►

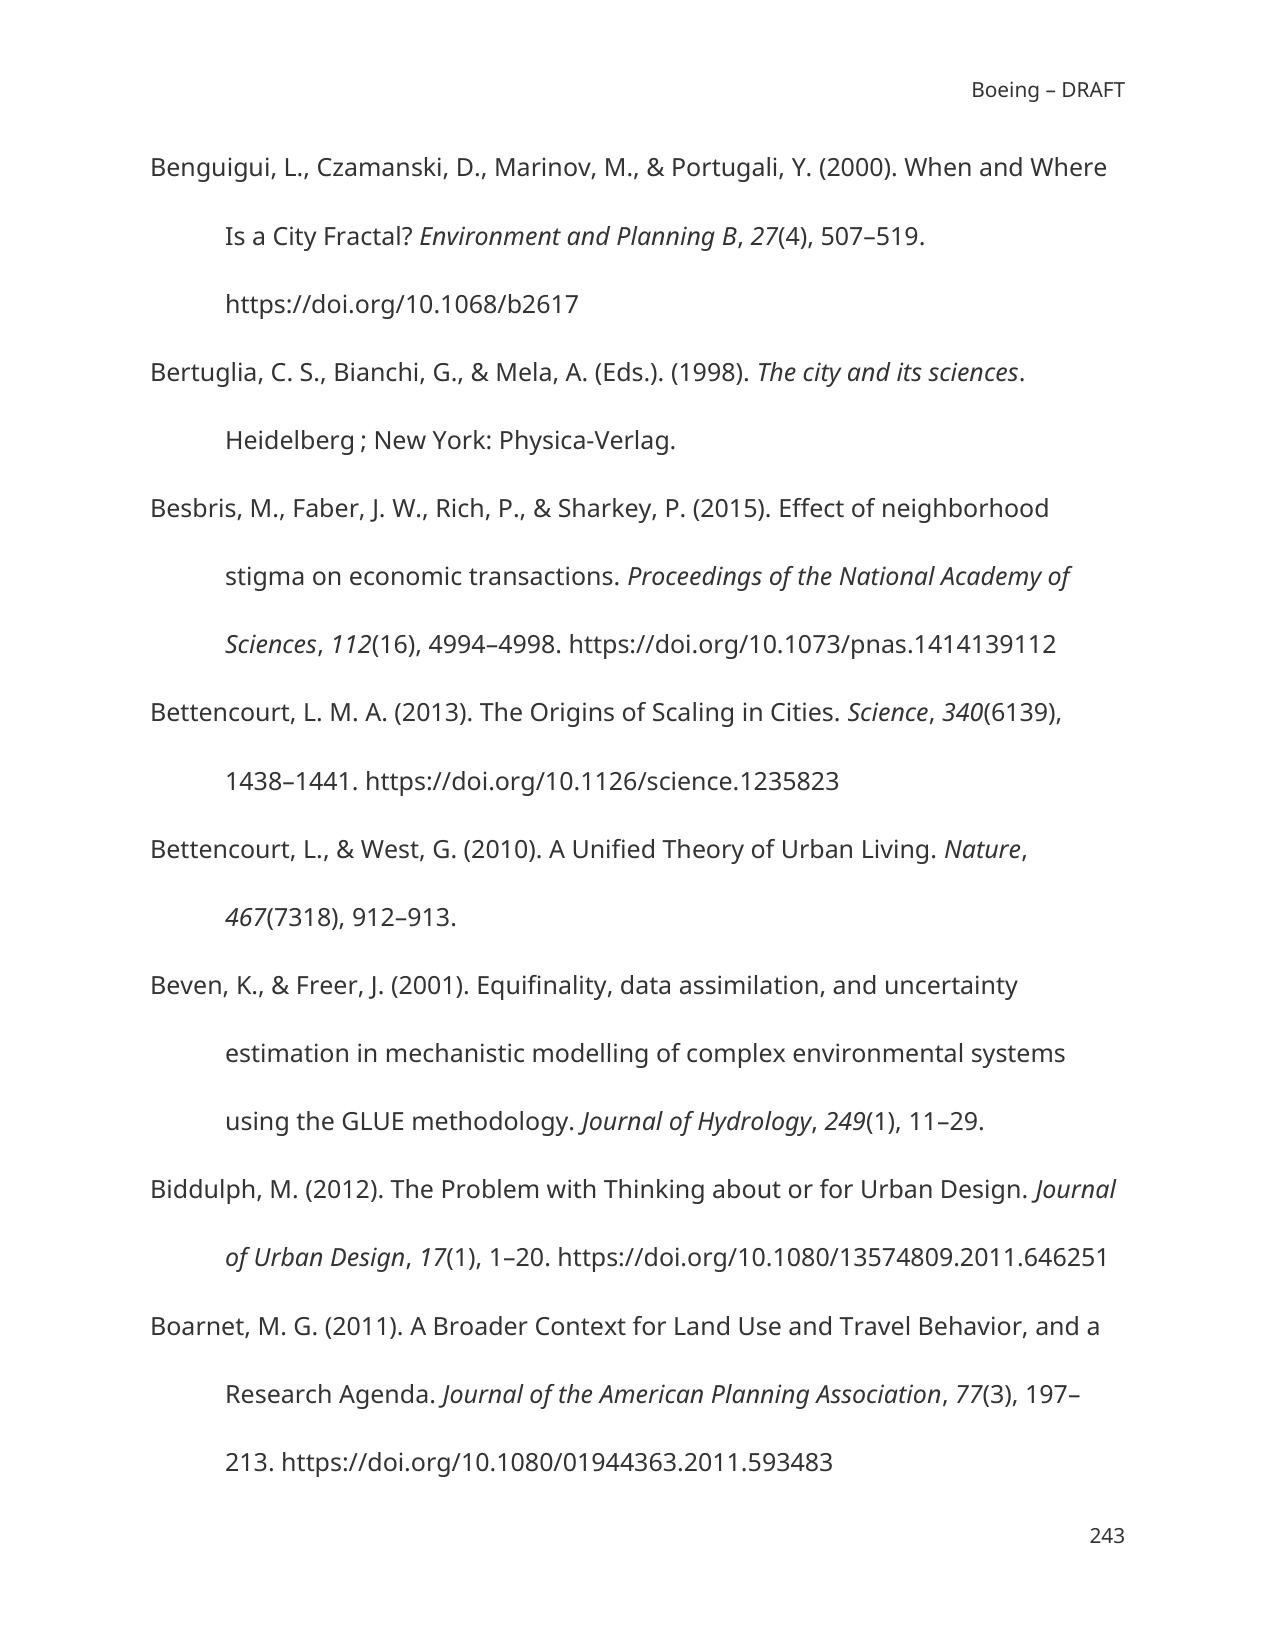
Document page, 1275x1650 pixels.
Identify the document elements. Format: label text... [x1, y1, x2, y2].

◄
►

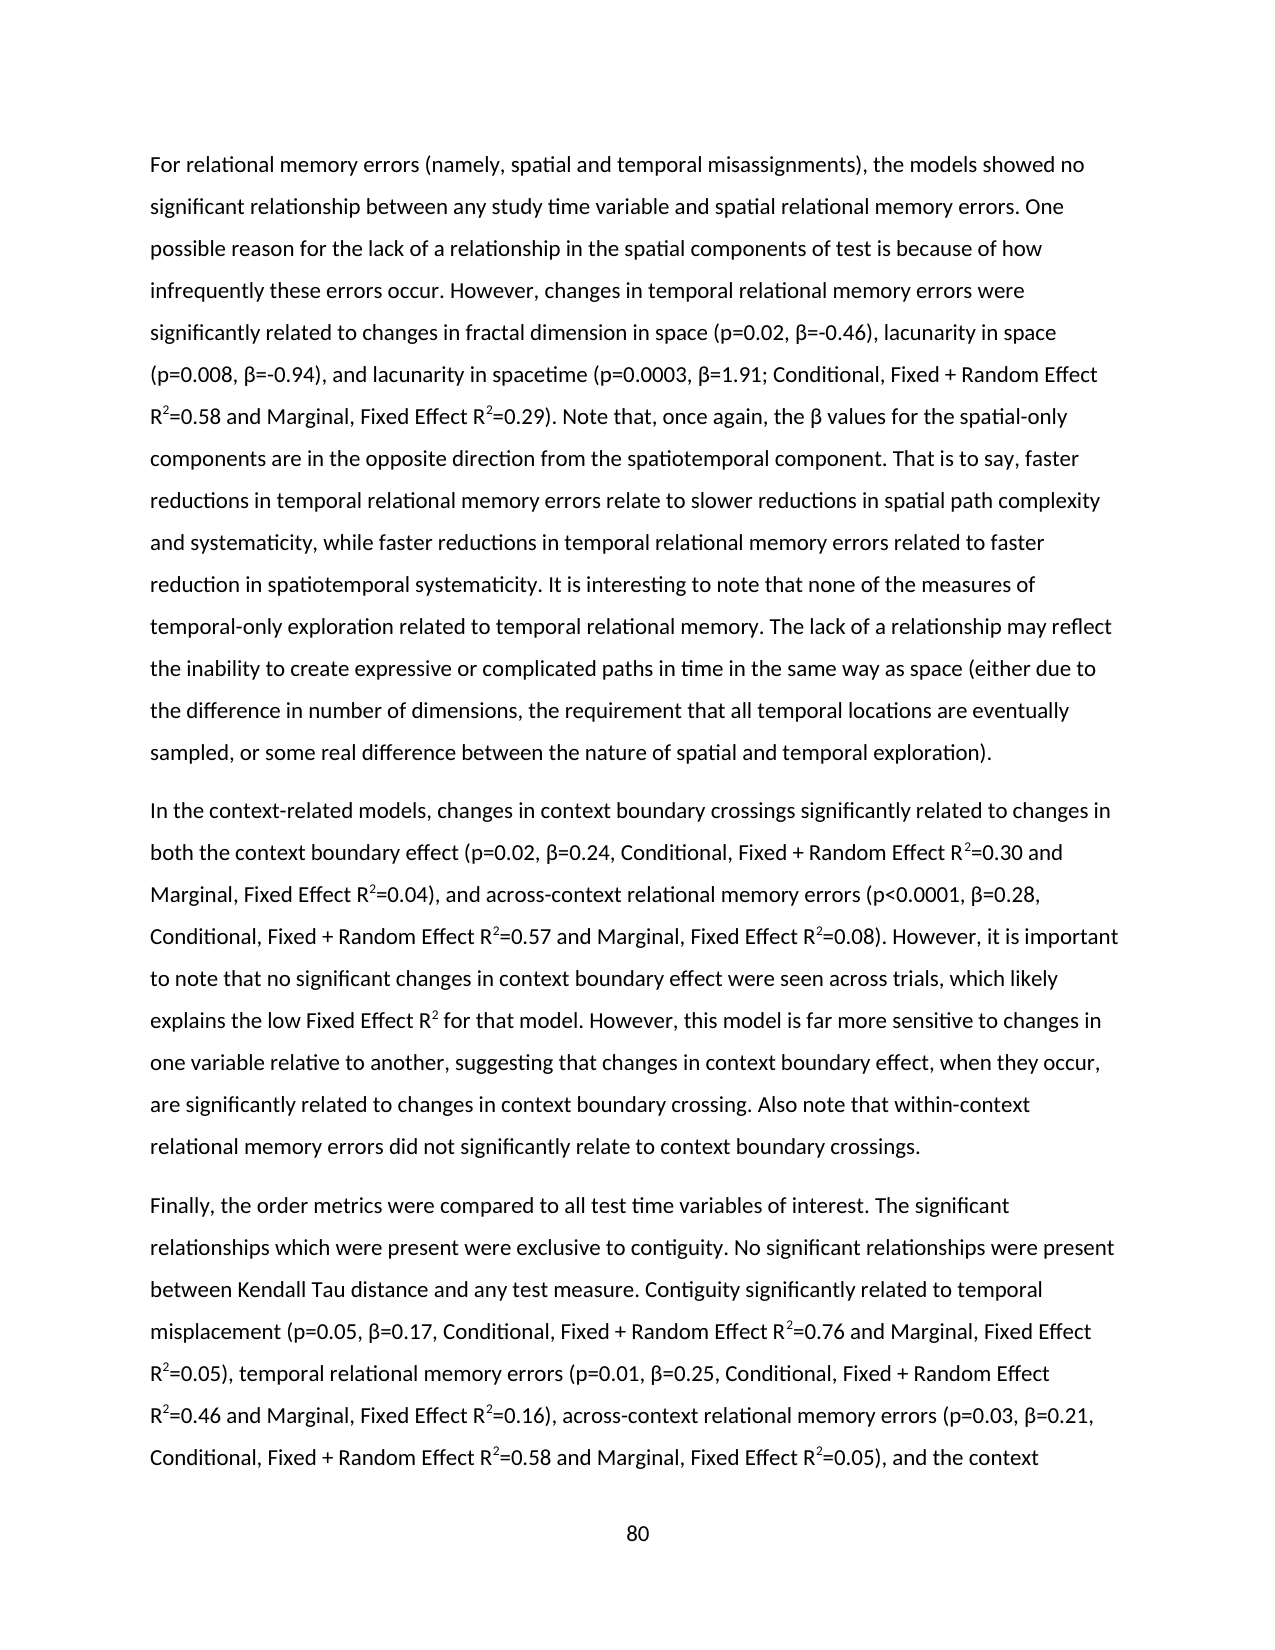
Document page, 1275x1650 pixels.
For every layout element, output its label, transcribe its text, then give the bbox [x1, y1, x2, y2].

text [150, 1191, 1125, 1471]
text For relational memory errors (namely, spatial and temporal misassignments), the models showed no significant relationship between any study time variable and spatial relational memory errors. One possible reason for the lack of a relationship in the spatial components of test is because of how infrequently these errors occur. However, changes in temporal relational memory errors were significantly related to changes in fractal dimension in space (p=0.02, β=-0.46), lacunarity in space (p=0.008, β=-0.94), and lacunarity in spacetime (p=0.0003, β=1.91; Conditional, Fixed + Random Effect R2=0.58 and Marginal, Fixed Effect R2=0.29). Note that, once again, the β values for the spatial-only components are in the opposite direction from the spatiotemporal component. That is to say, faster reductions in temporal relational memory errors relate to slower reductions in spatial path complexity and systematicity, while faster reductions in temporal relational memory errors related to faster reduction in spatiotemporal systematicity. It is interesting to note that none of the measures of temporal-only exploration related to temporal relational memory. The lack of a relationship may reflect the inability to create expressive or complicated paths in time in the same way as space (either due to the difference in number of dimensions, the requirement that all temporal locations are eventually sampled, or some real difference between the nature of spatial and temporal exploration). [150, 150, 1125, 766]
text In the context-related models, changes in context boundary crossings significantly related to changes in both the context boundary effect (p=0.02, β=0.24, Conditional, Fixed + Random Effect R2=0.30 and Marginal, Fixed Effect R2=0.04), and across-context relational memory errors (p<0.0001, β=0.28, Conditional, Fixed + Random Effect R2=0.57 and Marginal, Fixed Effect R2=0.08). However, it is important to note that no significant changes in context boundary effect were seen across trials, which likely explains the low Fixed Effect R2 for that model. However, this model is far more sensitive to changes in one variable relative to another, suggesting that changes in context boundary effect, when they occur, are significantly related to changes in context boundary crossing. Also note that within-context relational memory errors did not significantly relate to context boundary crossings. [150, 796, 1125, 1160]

◄

> **Required action**: Pull every line containing the word "label" out of the material and copy it.

> **Completed task**:
Identify the document elements. Format: label text... [x1, y1, x2, y2].
For every layout element, output its label, transcribe its text, then give the bbox [x1, y1, x2, y2].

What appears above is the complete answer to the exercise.